What the exercise asks: Transcribe only the lines between the first line of the records and the line containing "micrograph is of", inclusive, exactly as written.

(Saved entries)
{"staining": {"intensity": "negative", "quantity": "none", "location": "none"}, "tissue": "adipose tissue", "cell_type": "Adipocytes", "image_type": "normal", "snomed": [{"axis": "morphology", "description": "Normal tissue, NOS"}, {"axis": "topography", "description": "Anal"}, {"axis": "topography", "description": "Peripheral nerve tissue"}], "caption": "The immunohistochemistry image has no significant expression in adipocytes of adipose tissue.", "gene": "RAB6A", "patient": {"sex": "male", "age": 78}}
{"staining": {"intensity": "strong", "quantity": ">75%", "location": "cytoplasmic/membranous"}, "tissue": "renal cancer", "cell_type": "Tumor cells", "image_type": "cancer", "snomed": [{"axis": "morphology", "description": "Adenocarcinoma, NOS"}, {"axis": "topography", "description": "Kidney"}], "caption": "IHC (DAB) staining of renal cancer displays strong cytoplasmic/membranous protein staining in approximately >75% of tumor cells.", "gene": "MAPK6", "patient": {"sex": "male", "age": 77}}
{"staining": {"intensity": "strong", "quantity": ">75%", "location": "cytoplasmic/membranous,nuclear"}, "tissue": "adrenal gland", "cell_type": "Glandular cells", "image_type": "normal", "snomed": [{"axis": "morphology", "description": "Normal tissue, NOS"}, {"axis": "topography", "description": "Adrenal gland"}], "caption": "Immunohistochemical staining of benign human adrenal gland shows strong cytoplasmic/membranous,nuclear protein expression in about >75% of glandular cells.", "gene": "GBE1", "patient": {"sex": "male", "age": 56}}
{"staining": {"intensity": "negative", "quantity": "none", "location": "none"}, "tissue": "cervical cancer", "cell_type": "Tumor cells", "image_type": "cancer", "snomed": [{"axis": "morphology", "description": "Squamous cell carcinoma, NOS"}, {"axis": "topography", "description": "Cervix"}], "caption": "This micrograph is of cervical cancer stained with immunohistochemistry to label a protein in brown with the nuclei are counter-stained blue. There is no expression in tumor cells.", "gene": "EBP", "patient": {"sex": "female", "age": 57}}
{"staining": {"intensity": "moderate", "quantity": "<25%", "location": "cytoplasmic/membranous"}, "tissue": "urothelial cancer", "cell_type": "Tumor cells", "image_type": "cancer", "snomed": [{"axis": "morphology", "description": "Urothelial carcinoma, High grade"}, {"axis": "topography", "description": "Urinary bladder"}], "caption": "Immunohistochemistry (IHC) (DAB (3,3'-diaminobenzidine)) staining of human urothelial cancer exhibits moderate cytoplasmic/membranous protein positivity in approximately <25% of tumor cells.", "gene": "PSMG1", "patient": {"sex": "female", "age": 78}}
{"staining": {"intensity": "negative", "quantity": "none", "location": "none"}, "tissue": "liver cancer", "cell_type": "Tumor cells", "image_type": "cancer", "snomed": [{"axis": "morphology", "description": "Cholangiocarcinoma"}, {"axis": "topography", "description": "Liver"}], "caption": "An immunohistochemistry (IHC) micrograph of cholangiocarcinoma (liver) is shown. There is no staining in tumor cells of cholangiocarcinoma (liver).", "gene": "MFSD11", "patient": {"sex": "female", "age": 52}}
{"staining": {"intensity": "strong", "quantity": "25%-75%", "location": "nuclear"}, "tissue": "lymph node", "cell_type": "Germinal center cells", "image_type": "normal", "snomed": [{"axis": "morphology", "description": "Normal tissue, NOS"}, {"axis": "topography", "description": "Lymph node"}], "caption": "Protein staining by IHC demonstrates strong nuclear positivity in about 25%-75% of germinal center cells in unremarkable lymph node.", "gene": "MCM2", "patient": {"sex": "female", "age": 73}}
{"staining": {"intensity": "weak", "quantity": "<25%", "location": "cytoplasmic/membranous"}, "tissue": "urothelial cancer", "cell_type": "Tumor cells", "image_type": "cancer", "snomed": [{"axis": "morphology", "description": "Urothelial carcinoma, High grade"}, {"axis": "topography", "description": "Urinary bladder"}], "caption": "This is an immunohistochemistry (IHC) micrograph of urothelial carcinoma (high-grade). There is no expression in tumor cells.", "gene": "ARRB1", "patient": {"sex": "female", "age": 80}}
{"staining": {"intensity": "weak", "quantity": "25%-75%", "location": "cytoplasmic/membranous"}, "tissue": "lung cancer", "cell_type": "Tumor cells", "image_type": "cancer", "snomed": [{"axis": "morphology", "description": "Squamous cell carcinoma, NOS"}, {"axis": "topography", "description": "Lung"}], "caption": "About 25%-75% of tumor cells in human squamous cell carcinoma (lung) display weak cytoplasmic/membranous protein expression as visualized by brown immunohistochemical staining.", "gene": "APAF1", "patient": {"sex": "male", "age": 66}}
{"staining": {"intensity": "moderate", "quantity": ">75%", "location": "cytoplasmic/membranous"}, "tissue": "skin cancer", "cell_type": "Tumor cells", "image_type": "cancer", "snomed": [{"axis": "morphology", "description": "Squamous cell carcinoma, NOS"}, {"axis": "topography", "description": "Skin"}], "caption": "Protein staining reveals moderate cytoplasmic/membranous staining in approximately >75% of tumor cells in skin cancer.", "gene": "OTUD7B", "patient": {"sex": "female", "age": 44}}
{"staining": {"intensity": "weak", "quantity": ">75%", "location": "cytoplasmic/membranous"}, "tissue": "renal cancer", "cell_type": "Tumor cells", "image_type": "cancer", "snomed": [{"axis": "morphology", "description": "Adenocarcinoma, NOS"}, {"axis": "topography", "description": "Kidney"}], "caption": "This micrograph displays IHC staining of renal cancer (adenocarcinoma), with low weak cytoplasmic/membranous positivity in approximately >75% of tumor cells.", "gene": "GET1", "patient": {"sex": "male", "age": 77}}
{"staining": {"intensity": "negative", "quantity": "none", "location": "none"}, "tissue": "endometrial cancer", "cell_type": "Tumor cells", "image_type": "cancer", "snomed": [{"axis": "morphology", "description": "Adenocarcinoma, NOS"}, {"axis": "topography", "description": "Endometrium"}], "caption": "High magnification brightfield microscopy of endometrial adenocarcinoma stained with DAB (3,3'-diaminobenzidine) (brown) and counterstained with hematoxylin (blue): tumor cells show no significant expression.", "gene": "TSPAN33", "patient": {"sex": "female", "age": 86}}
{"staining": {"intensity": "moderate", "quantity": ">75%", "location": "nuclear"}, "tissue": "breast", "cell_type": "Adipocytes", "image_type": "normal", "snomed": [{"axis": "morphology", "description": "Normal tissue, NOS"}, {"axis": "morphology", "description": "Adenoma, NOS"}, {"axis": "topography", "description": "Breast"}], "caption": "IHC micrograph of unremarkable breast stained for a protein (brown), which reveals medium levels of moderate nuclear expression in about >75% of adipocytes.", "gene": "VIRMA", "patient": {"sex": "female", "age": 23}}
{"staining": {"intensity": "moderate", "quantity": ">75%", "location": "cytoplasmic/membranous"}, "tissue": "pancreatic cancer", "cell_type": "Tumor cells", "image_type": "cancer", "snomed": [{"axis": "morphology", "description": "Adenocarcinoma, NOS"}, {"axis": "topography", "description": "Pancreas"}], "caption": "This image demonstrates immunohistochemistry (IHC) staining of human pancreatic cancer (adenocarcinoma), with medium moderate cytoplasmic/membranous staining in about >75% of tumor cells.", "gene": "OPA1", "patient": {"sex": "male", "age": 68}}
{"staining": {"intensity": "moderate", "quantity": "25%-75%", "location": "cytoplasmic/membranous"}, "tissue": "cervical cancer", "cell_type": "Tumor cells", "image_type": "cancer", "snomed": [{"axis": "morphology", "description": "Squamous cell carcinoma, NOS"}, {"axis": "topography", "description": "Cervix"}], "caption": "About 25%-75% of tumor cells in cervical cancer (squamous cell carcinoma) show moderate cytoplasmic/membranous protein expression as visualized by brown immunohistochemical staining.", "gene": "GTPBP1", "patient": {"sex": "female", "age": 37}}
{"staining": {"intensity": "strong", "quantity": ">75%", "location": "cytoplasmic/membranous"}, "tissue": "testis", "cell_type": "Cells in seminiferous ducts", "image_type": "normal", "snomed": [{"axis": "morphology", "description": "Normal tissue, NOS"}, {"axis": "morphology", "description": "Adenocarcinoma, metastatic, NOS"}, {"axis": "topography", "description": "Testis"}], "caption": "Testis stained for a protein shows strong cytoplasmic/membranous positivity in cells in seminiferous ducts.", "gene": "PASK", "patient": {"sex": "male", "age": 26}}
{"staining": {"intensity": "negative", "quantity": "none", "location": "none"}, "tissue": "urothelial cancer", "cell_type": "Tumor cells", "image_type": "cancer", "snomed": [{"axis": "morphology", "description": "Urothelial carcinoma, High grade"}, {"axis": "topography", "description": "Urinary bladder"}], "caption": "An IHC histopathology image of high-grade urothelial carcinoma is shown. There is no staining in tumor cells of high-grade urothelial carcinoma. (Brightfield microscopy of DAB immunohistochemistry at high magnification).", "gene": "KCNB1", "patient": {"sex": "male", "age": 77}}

Response area:
{"staining": {"intensity": "negative", "quantity": "none", "location": "none"}, "tissue": "adipose tissue", "cell_type": "Adipocytes", "image_type": "normal", "snomed": [{"axis": "morphology", "description": "Normal tissue, NOS"}, {"axis": "topography", "description": "Anal"}, {"axis": "topography", "description": "Peripheral nerve tissue"}], "caption": "The immunohistochemistry image has no significant expression in adipocytes of adipose tissue.", "gene": "RAB6A", "patient": {"sex": "male", "age": 78}}
{"staining": {"intensity": "strong", "quantity": ">75%", "location": "cytoplasmic/membranous"}, "tissue": "renal cancer", "cell_type": "Tumor cells", "image_type": "cancer", "snomed": [{"axis": "morphology", "description": "Adenocarcinoma, NOS"}, {"axis": "topography", "description": "Kidney"}], "caption": "IHC (DAB) staining of renal cancer displays strong cytoplasmic/membranous protein staining in approximately >75% of tumor cells.", "gene": "MAPK6", "patient": {"sex": "male", "age": 77}}
{"staining": {"intensity": "strong", "quantity": ">75%", "location": "cytoplasmic/membranous,nuclear"}, "tissue": "adrenal gland", "cell_type": "Glandular cells", "image_type": "normal", "snomed": [{"axis": "morphology", "description": "Normal tissue, NOS"}, {"axis": "topography", "description": "Adrenal gland"}], "caption": "Immunohistochemical staining of benign human adrenal gland shows strong cytoplasmic/membranous,nuclear protein expression in about >75% of glandular cells.", "gene": "GBE1", "patient": {"sex": "male", "age": 56}}
{"staining": {"intensity": "negative", "quantity": "none", "location": "none"}, "tissue": "cervical cancer", "cell_type": "Tumor cells", "image_type": "cancer", "snomed": [{"axis": "morphology", "description": "Squamous cell carcinoma, NOS"}, {"axis": "topography", "description": "Cervix"}], "caption": "This micrograph is of cervical cancer stained with immunohistochemistry to label a protein in brown with the nuclei are counter-stained blue. There is no expression in tumor cells.", "gene": "EBP", "patient": {"sex": "female", "age": 57}}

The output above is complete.